In the end, if you need to update the backup file, you only have disadvantages - and no advantages - using a HD password manager compared to a 'normal' one.

while it may be inconvenient, i find standard password managers such as keepass better for me as i can print out the list on paper, plus store other related things (urls, challenge answer used, notes, whatever) in it. then the list can be copied and stored in different secure locations.


multiple copies of keepass can be used for the various things with varying levels of security.. banking in one, logins on another, whatever on a third.

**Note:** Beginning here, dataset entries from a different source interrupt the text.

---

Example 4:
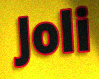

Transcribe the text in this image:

Joli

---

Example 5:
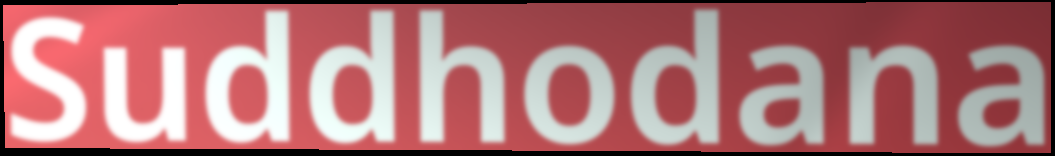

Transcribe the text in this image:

Suddhodana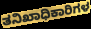
ತನಿಖಾಧಿಕಾರಿಗಳ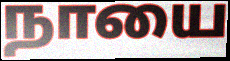
நாயைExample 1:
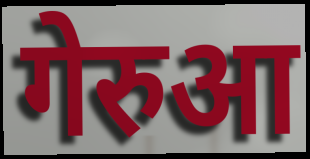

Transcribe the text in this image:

गेरुआ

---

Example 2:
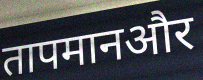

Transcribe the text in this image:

तापमानऔर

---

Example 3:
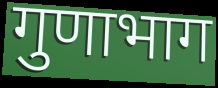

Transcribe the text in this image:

गुणाभाग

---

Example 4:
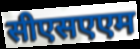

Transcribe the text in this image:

सीएसएएम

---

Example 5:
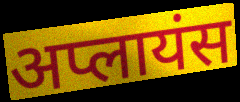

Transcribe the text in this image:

अप्लायंस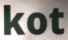
kot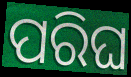
ପରିଘ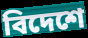
বিদেশে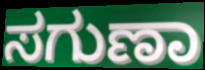
ಸಗುಣಾ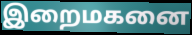
இறைமகனை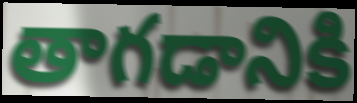
తాగడానికి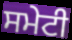
ਸਮੇਟੀ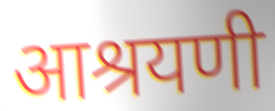
आश्रयणी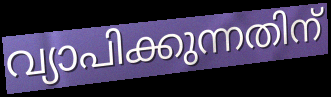
വ്യാപിക്കുന്നതിന്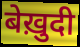
बेख़ुदीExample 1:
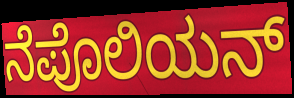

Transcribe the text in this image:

ನೆಪೊಲಿಯನ್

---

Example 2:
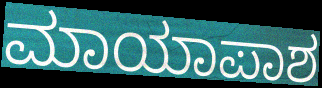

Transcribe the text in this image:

ಮಾಯಾಪಾಶ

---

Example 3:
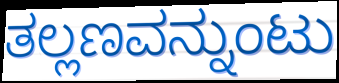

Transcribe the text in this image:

ತಲ್ಲಣವನ್ನುಂಟು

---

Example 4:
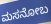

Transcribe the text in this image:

ಮಸನೋಬ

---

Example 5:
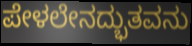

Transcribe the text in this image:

ಪೇಳಲೇನದ್ಭುತವನುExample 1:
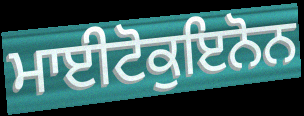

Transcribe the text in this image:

ਮਾਈਟੋਕੁਇਨੋਨ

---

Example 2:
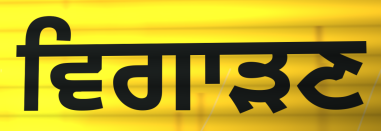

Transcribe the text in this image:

ਵਿਗਾੜਣ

EDIT: the quote nesting is probably pretty messed up, my apologies.

[roosbit]

Great guide!

Just to add to what is already here, another alternative password manager to generate and store passwords is Lastpass which also has several advantages over existing password managers,for example:

• Its available on PC and mobile platforms with support of most of the popular browsers on Mac,Windows,Linux and (Android + iOS)
• easily syncs your data on different platforms
• Multi factor authentication for that extra layer of security
• better user interface

[GreatArkansas]

Just to add to what is already here, another alternative password manager to generate and store passwords is Lastpass

Thanks for the additional, but I found this password manager is not open-sourced software and they have pricing, which you can avail their premium products. For me, I don't want to pay for this kind of software, it's just password manager, there is a lot of other software which is totally free and open source.

[whotookmycrypto]

Interesting video on how password managers work, wanted to share: https://www.youtube.com/watch?v=w68BBPDAWr8

[GreatArkansas]

Interesting video on how password managers work, wanted to share: https://www.youtube.com/watch?v=w68BBPDAWr8

Thanks for the video, I watched it and he really explained it well detail by detail. Also heard that he told that using a password manager is not quite risky at all.

[GreatArkansas]

Hello everyone, I found another alternative for KeePass Password manager.

Password Safe
They are also look a like KeePass.
Open-source software and totally FREE also.

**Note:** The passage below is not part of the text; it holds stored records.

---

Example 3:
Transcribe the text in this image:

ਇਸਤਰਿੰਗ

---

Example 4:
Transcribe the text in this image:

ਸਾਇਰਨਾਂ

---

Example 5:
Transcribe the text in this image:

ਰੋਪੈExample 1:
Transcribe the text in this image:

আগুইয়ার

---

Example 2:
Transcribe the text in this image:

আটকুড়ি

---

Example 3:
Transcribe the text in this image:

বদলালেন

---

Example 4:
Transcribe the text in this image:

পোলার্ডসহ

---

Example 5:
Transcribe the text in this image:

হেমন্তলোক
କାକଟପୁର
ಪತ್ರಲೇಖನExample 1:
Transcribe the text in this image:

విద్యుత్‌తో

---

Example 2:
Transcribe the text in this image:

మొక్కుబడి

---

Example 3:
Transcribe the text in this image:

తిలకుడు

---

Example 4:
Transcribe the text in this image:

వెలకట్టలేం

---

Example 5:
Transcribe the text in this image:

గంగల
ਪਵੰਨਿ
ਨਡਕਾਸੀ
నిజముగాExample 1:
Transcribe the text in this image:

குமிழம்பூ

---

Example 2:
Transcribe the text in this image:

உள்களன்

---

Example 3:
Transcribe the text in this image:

Password Safe has also for android phones PasswdSafe - Password Safe and also available in appstore pwSafe 2 - Password Safe Just visit their website for more information.

[Neovitadi]

Hello everyone, I found another alternative for KeePass Password manager.

Password Safe
They are also look a like KeePass.
Open-source software and totally FREE also.

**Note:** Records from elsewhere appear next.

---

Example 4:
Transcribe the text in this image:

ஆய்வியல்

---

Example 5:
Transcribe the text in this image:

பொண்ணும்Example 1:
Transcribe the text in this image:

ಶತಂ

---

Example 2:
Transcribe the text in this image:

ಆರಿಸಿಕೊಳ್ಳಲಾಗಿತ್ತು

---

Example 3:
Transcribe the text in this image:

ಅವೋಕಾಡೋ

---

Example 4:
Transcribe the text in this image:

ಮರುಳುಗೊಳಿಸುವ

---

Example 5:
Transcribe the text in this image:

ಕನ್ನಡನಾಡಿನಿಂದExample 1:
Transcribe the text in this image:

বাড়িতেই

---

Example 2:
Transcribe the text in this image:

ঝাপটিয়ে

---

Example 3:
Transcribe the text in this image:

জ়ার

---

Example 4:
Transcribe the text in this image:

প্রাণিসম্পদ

Password Safe has also for android phones PasswdSafe - Password Safe and also available in appstore pwSafe - Password Safe Just visit their website for more information.

Having a password generator or a password application is not a safe option for anyone to have. If you have Notepad++ (Most people have that program pre-installed in their computer) you should just mash long keywords on your keyboard so you could copy and paste whatever you wrote on there and use that as your password for your Bitcoin or Altcoin wallet. Save that file then encrypt it.

You should always encrypt all of your password files inside of a .rar file or something similar to it.

[GreatArkansas]

Having a password generator or a password application is not a safe option for anyone to have.

The good thing on using some password application is the management. Like how you manage your passwords, especially you have multiple accounts on a different website and you are required to log in most of the time. Using password managers helps you to organize your different account  and I find it also safe since some password managers have their 'master key' or password for the password database or before you can open the application, one example is KeePass.

If you have Notepad++ (Most people have that program pre-installed in their computer) you should just mash long keywords on your keyboard so you could copy and paste whatever you wrote on there and use that as your password for your Bitcoin or Altcoin wallet. Save that file then encrypt it.

You should always encrypt all of your password files inside of a .rar file or something similar to it.

This is good way also since it is encrypted, but I find it not convenient, since it's just a normal txt file and once you already decrypred the file and open the txt file, it will show all your all plain passwords w/out masked then it is prone to Shoulder surfing.